Цыган взял кастрюлю в руки, заглянул в нее и, показалось Булаихе, вроде бы даже растерялся.
– Ца-ца-ца, – сказал цыган и почесал в затылке и еще раз повторил: – Ца-ца-ца…
И тут же что-то вспомнил.
– Давай молоток, бабуся. Есть молоток?
– Есть. У меня старик сапожничал.
– Тогда и лапку давай, – обрадовался цыган.
Старуха пошла швыряться за печкой, а Полуян тем временем выскочил во двор и вернулся с куском алюминиевой проволоки.
На глазах у несколько озадаченной Булаихи постоялец отрубил от принесенной проволоки совсем малую дольку и ловко заклепал ею дырку в дне кастрюли. Причем использовал сапожную лапку точно так, как это делают сапожники, когда вгоняют гвоздь в каблук обувки.
– Держи, бабуся! Цыган нигде не пропадет, тайлаз бимать!
Полуян был рад, сиял.
– Экий ты скорый, – сказала старуха с восхищением и в то же время с недоверием, поэтому тут же налила в кастрюлю воды и стала подсовывать под дно ладонь – мокнет или нет?

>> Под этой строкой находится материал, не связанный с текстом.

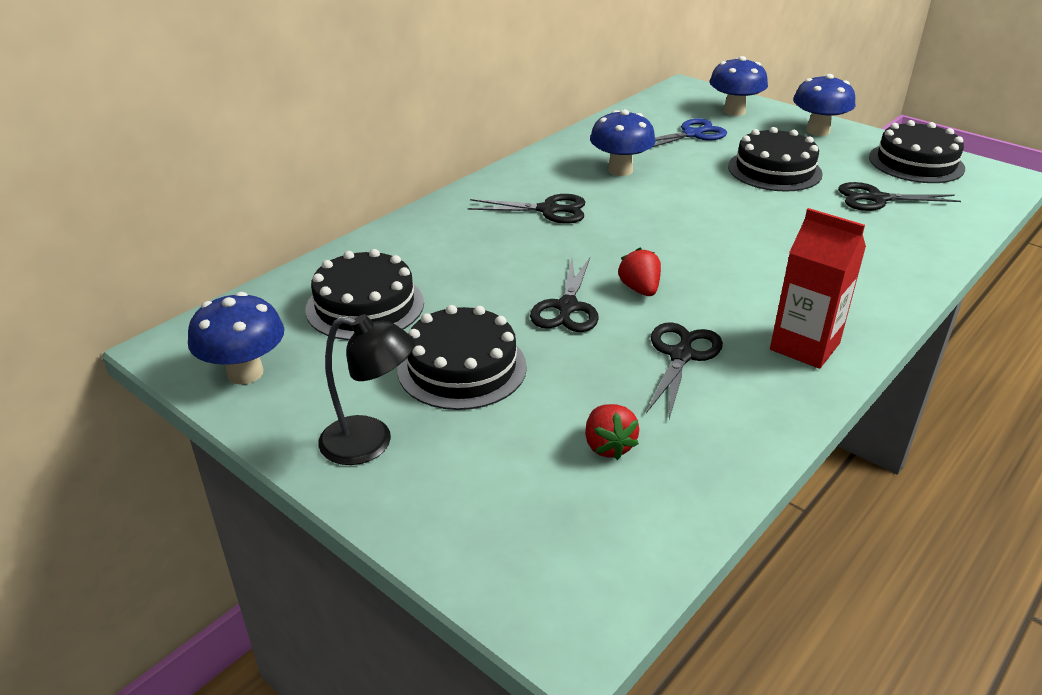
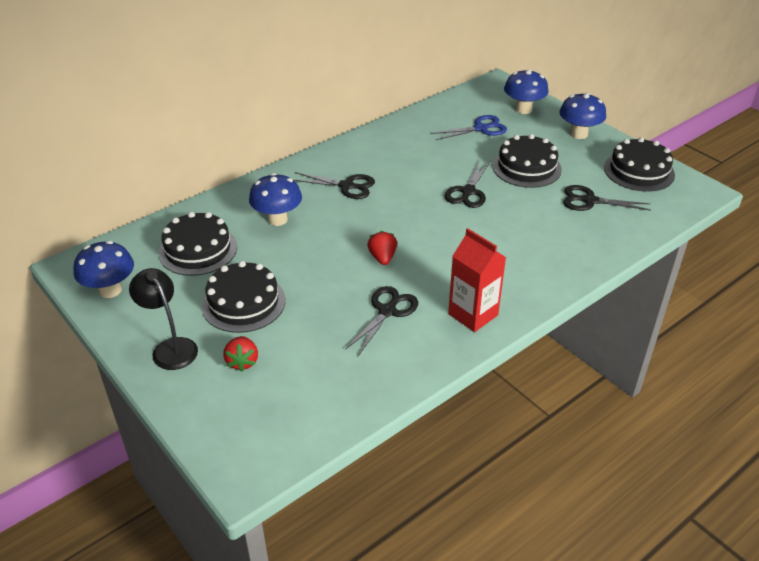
camera: 10 degrees right, 5 degrees up
(370, 443) = (170, 347): black lamp -> black lamp turned 150 degrees counterclockwise
(567, 307) = (328, 266): black scissors -> black scissors (468, 192)
(608, 446) = (312, 368): red strawberry -> red strawberry (242, 362)
(620, 170) = (412, 156): blue mushroom -> blue mushroom (277, 219)

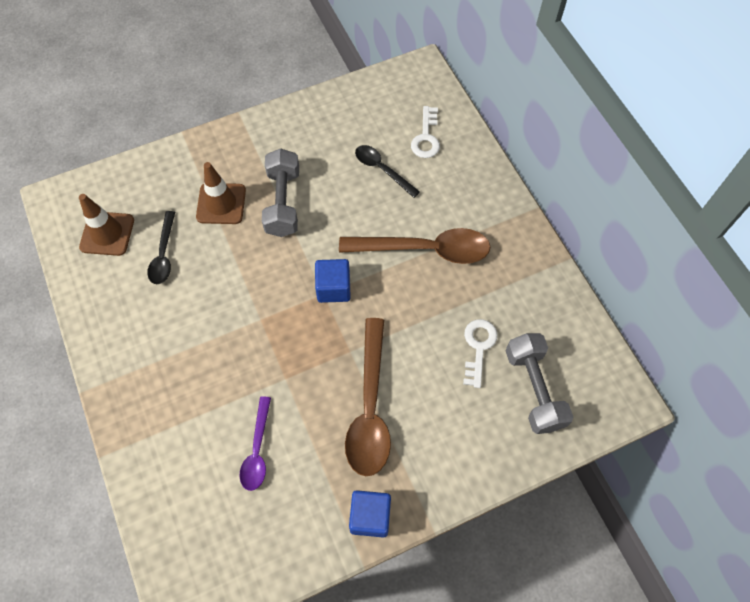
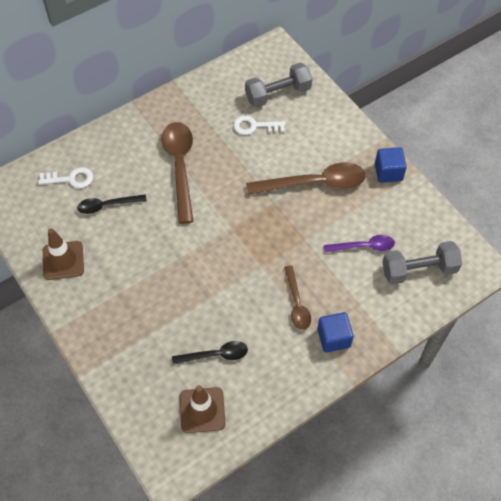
camera: 100 degrees left, 5 degrees down
(200, 350) = (296, 303): none -> brown spoon
(221, 204) = (157, 321): brown traffic cone -> brown traffic cone (63, 260)
(283, 202) = (149, 273): grey dumbbell -> grey dumbbell (419, 270)
(333, 288) = (224, 221): blue cube -> blue cube (333, 338)
(382, 169) = (107, 205): black spoon -> black spoon turned 45 degrees clockwise

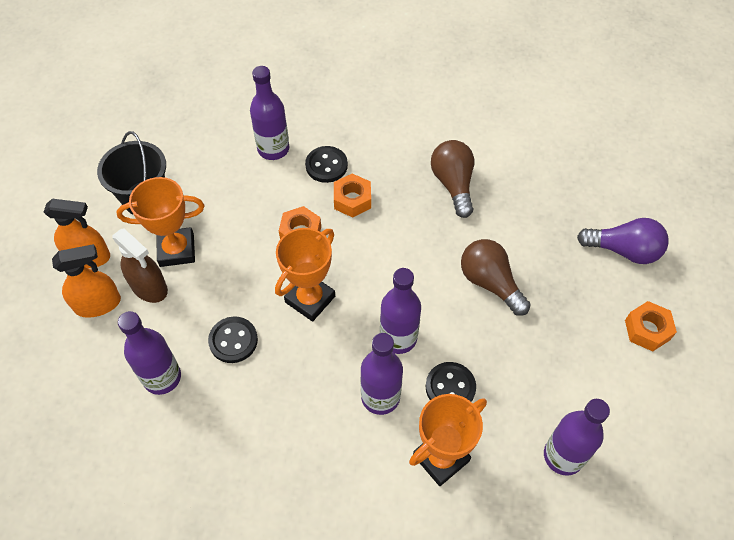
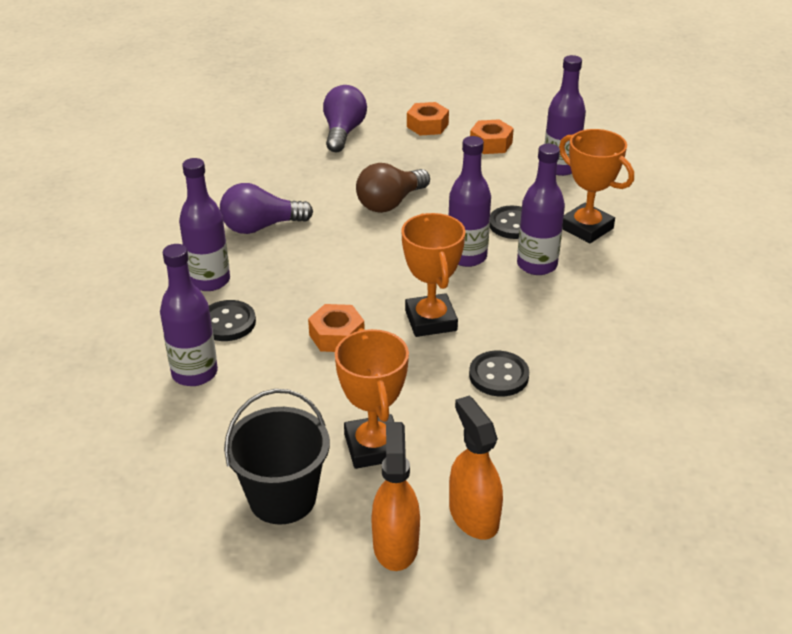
camera: 95 degrees left, 20 degrees down
(149, 287) = (437, 465): brown spray bottle -> none
(162, 377) = (564, 430): purple bottle -> purple bottle (209, 281)
(310, 299) = (430, 320): orange trophy -> orange trophy turned 45 degrees clockwise
(352, 200) = (284, 298): orange nut -> orange nut (491, 144)
(453, 184) = (261, 227): brown light bulb -> purple light bulb

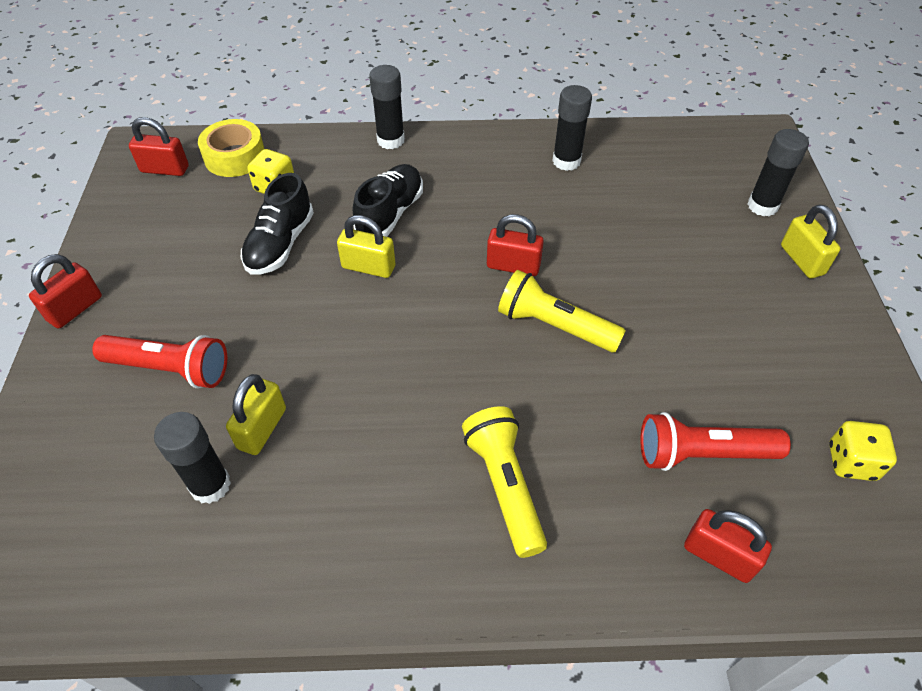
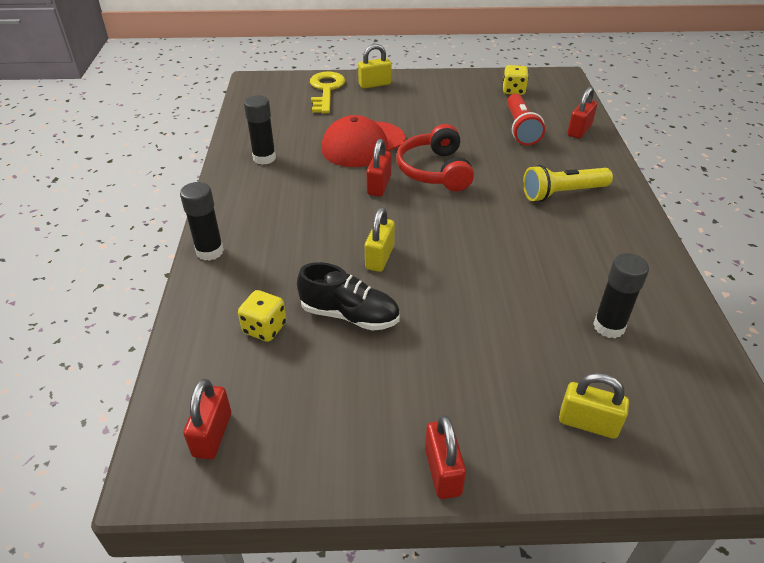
camera: 90 degrees left, 10 degrees down
(75, 309) = (443, 471): red padlock -> red padlock turned 45 degrees clockwise
(170, 369) = (507, 371): red flashlight -> none
(235, 157) = (205, 369): yellow tape -> none
(262, 428) = (552, 304): yellow padlock -> yellow padlock (588, 423)
(390, 213) = (315, 248): black shoe -> none
(554, 325) = (434, 171): yellow flashlight -> red headphones
(613, 249) = (363, 144): none -> red cap
(762, 206) = (326, 90): black glue stick -> yellow key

Кастрюля не подтекала. Но старуха все еще сомневалась.
– Больно уж хозяйственный, гляжу. Ты, случаем, не от семьи скрылся? Может, и у цыган мода пошла семью бросать?..
– Вот, тайлаз бимать! Я же тебе, бабуся, паспорт отдал. Там ясно видно – холостой! У вас женюсь. Ищи невесту – свадьбу сбацаем.
Булаиха отмахнулась рукой, но уже обмякла, даже улыбнулась. Отмахнулась так: да ну, мол, тебя.